**PROBLEM DETAILS:** From the line with "Manufacturing, '14: 3042.94 -> 3042.71" to the line with "Wholesale, retail trade, '17: 7757.7", retype every line exactly, including those two, and leave out the rest of the data below.
Start of GIVEN DATA
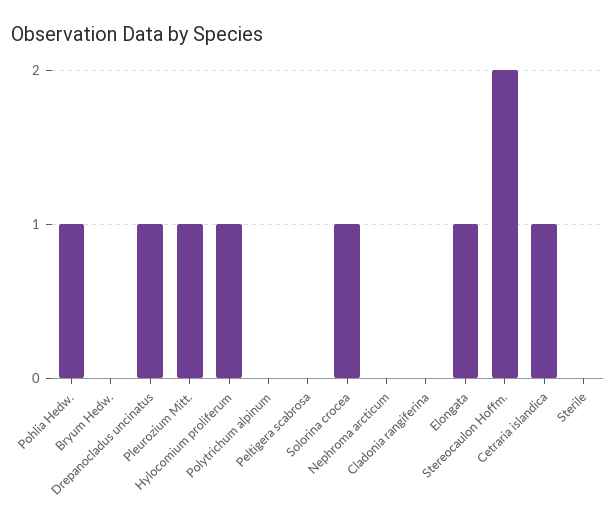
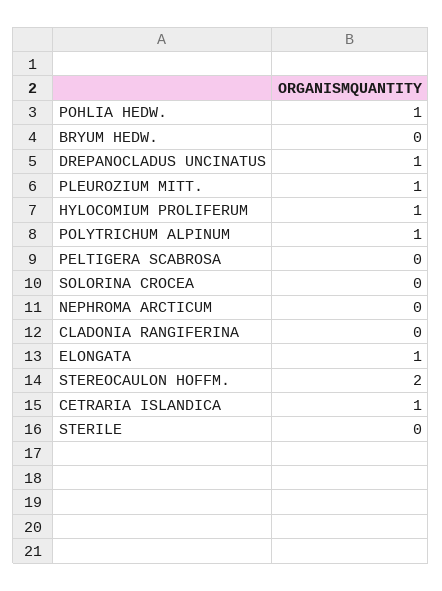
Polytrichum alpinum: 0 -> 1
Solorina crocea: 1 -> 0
End of GIVEN DATA
Start of GIVEN DATA
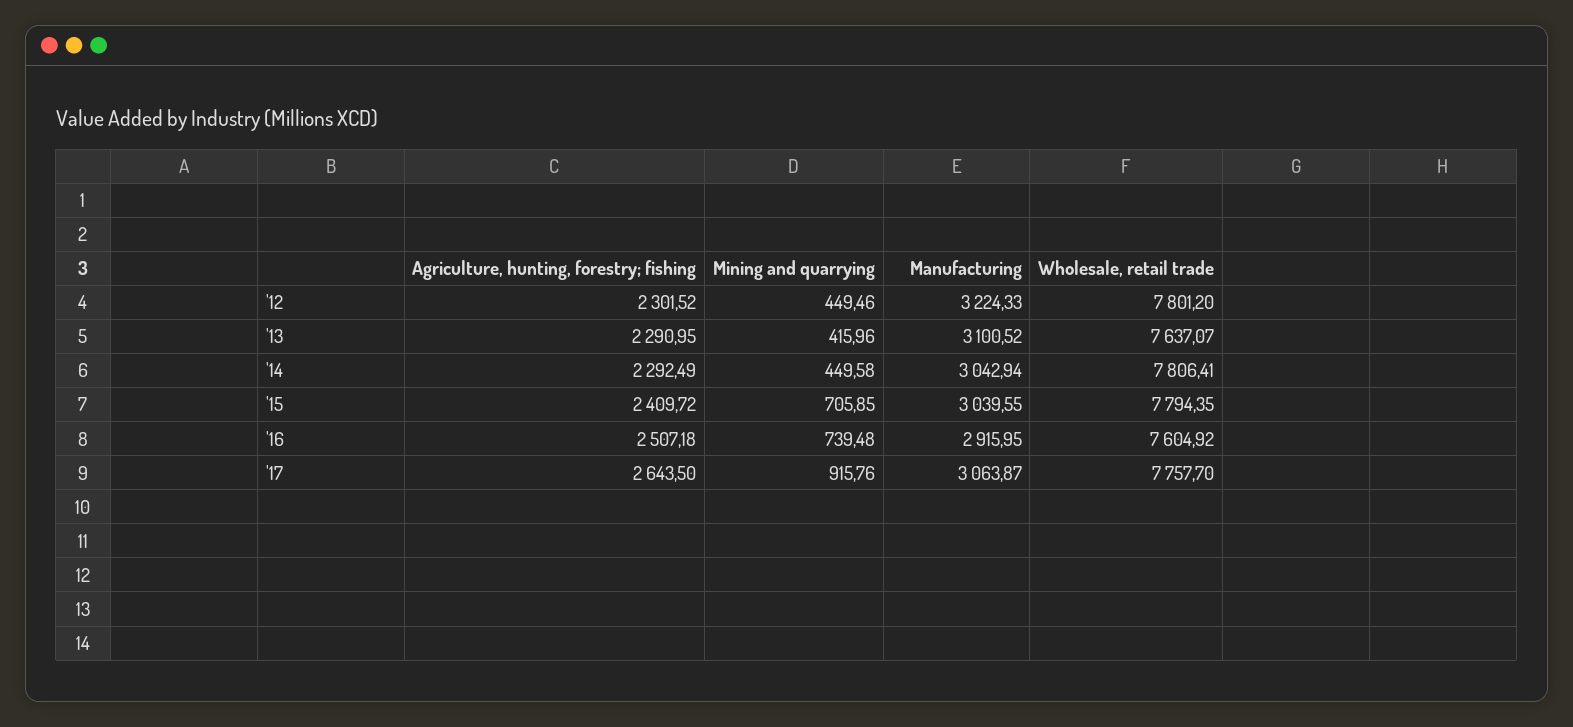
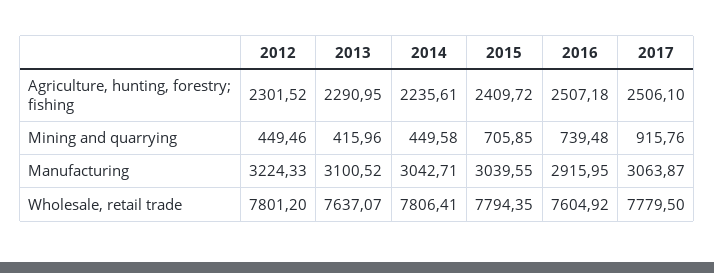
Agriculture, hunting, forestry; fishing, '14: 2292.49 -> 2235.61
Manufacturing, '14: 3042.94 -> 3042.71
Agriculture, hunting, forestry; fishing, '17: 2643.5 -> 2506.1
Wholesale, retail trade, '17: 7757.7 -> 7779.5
End of GIVEN DATA
**TASK OUTPUT:**
Manufacturing, '14: 3042.94 -> 3042.71
Agriculture, hunting, forestry; fishing, '17: 2643.5 -> 2506.1
Wholesale, retail trade, '17: 7757.7 -> 7779.5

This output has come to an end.